**Assigned task**
Search the records below for the word "Format". Copy each line where it occurs.

**Supplied records**
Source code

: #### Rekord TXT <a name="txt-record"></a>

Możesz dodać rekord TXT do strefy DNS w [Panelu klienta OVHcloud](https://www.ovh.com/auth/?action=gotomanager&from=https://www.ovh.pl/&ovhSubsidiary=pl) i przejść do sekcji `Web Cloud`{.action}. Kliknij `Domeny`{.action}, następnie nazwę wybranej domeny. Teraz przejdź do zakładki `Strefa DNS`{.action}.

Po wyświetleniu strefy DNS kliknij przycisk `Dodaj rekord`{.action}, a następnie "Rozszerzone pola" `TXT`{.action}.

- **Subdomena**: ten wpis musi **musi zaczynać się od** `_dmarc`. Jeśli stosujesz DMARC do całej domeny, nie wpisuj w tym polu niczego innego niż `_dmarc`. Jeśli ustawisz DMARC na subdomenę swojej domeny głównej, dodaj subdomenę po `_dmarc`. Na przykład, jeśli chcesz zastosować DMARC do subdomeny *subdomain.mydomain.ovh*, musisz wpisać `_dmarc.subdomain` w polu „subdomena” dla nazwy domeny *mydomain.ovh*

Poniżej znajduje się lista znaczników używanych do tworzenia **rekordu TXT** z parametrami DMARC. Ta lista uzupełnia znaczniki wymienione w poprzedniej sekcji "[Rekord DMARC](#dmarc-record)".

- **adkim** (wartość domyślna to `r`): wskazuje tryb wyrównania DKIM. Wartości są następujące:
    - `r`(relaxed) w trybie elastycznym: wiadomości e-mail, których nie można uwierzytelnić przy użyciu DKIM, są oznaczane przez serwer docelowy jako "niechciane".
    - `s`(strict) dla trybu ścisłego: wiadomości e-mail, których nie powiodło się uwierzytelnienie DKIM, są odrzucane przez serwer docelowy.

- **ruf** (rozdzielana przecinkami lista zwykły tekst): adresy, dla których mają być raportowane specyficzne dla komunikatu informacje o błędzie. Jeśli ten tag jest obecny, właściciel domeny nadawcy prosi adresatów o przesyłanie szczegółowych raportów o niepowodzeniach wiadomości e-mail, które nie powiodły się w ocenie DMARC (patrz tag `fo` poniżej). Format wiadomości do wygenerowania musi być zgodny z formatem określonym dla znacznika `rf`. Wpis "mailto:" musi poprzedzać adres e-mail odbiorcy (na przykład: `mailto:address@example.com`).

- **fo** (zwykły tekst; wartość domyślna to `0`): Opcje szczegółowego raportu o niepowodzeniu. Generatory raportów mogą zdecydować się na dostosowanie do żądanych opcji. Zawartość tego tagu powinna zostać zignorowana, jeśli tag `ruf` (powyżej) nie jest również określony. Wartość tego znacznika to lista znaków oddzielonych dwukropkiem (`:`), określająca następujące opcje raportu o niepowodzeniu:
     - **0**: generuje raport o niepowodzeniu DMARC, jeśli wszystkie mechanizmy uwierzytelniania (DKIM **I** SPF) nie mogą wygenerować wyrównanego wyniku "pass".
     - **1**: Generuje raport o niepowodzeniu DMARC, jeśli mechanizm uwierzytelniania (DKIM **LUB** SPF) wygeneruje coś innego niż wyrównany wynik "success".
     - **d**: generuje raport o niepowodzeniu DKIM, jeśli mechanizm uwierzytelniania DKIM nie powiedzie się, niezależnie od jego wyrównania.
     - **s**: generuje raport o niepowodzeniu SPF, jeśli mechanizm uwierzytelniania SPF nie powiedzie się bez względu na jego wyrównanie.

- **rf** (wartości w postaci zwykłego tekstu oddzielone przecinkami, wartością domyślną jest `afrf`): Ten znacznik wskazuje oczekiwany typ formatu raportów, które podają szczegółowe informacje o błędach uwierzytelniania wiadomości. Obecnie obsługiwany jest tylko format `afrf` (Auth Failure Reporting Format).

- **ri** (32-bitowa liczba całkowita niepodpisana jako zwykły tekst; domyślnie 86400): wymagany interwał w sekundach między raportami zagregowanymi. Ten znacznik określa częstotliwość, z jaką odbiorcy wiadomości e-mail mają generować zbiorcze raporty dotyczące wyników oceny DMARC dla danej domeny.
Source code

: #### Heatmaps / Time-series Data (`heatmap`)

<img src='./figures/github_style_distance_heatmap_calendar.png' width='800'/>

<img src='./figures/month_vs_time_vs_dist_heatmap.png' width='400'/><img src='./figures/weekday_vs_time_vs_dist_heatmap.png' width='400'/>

**Output for this task**
- **ruf** (rozdzielana przecinkami lista zwykły tekst): adresy, dla których mają być raportowane specyficzne dla komunikatu informacje o błędzie. Jeśli ten tag jest obecny, właściciel domeny nadawcy prosi adresatów o przesyłanie szczegółowych raportów o niepowodzeniach wiadomości e-mail, które nie powiodły się w ocenie DMARC (patrz tag `fo` poniżej). Format wiadomości do wygenerowania musi być zgodny z formatem określonym dla znacznika `rf`. Wpis "mailto:" musi poprzedzać adres e-mail odbiorcy (na przykład: `mailto:address@example.com`).
- **rf** (wartości w postaci zwykłego tekstu oddzielone przecinkami, wartością domyślną jest `afrf`): Ten znacznik wskazuje oczekiwany typ formatu raportów, które podają szczegółowe informacje o błędach uwierzytelniania wiadomości. Obecnie obsługiwany jest tylko format `afrf` (Auth Failure Reporting Format).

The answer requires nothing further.